At end of 2015, Neema International was selected by Arrow Electronics as the first ever recipient of a Digitruck.
First of it's Kind
The Digitruck is an ego-friendly classroom that promotes students’ learning through the use of technology. It was constructed from a 40-foot shipping container converted into a fully insulated, solar-powered classroom, equipped with 20-networked laptops, a printer, a TV. The Neema International team and adolescents of Uru were beyond excited to get started. However, moving the Digitruck into the village was a challenge. Co-directors, Mandy and Ali, worked alongside dozens of inspired adolescents who for one reason or another were no longer enrolled in school. They expanded the roads, laboring for months to open this innovative classroom. Finally, in October of 2015, the Digitruck program began. The inaugural class included 18 teenagers off the street, attending class daily with Ali and Mandy as the first teachers.
“The road that Ali, the kids, and I worked on was a total length of 1.2 kilometers. When we tried to offer the kids some sort of payment or even lunch during the days they worked with us, one of the boys looked at us and said, ‘The only thing I want is to be able to be one of the students who gets to study in your classroom once the truck arrives.” He mentioned not wanting to go down the same path as his older siblings and thought there was something better out there for him. The other children all agreed and said that they too would give anything to get the chance to go to school. There was no doubt in my mind that these 6 individuals would be the first students on the roster for the Digitruck class.” — Mandy Stein
Bridging the Gap
With 64% of Tanzania’s 55.57 million people being under the age of 24 and a secondary school enrollment rate of less than 50%, the Digitruck constantly receives applications. The curriculum focuses on English literacy, STEM concepts and life skills, giving adolescents the intellectual toolbox they need to return to school. Technology-based learning is possible through an additional donation from the Brisbane Rotary called Teacher-in-a-Box. Teacher-in-a-Box allows the computers to access a wide collection of academic materials offline. The Digitruck continues to provide remedial education to adolescents from fourteen to twenty. Having this phenomenal classroom in the middle of an impoverished village gives these adolescents a second chance at a bright future.

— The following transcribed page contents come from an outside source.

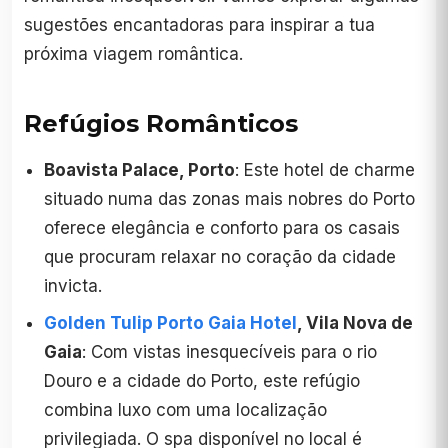
sugestões encantadoras para inspirar a tua
próxima viagem romântica.
Refúgios Românticos
Boavista Palace, Porto
: Este hotel de charme
situado numa das zonas mais nobres do Porto
oferece elegância e conforto para os casais
que procuram relaxar no coração da cidade
invicta.
Golden Tulip Porto Gaia Hotel
, Vila Nova de
Gaia
: Com vistas inesquecíveis para o rio
Douro e a cidade do Porto, este refúgio
combina luxo com uma localização
privilegiada. O spa disponível no local é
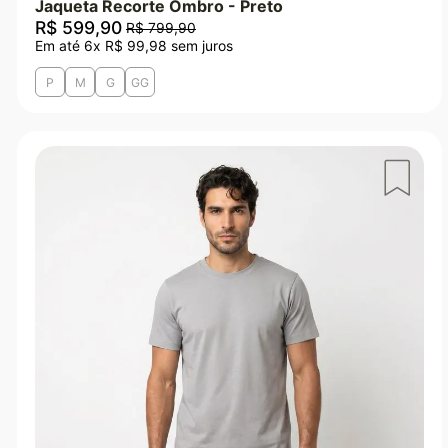
Jaqueta Recorte Ombro - Preto
R$
599
,
90
R$
799
,
90
Em até
6
x
R$
99
,
98
sem juros
P
M
G
GG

“These students are bright and want SO badly to succeed and get an education… and that was immediately apparent to us when we first put them in the Digitruck classroom—They didn’t fail the PSLE because they were lazy or because they weren’t smart… Instead it seems that the fault lies in the hands of the education system (the teachers, classrooms, schools, resources, etc)—these students had hardly learned anything in their 7 years of primary school education… and now, at 13 or 14 years old, their academic career is over— unless we could do something about it…” –Ali Hanson, Neema Assistant Director
An Innovative Program
Digitruck students are required to attend class daily, refrain from pregnancy, drugs or alcohol and show exceptional behavior for one year. It is student’s chance to prove their commitment to school to the Neema International team. Digitruck graduates who perform well on exams are matched with sponsors and sent to private secondary schools. Many Digitruck graduates go to Kilimahewa, a remedial school in the Kilimanjaro region supported by EducationEmpowerment. NIESP students attend other high-quality schools in the region such as Bendel Memorial Secondary, Feza Secondary, Kibosho Girls’ or Edumund Rice Secondary. Digitruck students who do not perform well on exams are offered the opportunity to repeat the Digitruck program or attend vocational school.
Kay was fifteen years old when he met the Neema International team. He was one of the adolescents who helped move the Digitruck, determined to return to school. Kay is the youngest of 6 siblings, all of which whose educational career ended after Primary School. His two older sisters are both married with children, still living in poverty. Two of his older brothers, both under the age of 24, have multiple children, suffer from alcoholism and have served time in jail. His other brother, a victim of rape himself, has gone on to rape two younger girls in the village at the age of 17. When the Neema International team first met Kay, he was living in a two-room hut with his parents and brothers as well as his brother’s wives and offspring. Kay was deep in the cycle of poverty, and he wanted out. After the first day of class, when all the students were leaving, he looked Ali and Mandy in the eyes and said in the most sincere way possible, “Thank you so much….” Kay is currently in the NIESP program, where he attends boarding school and sees a bright future for himself.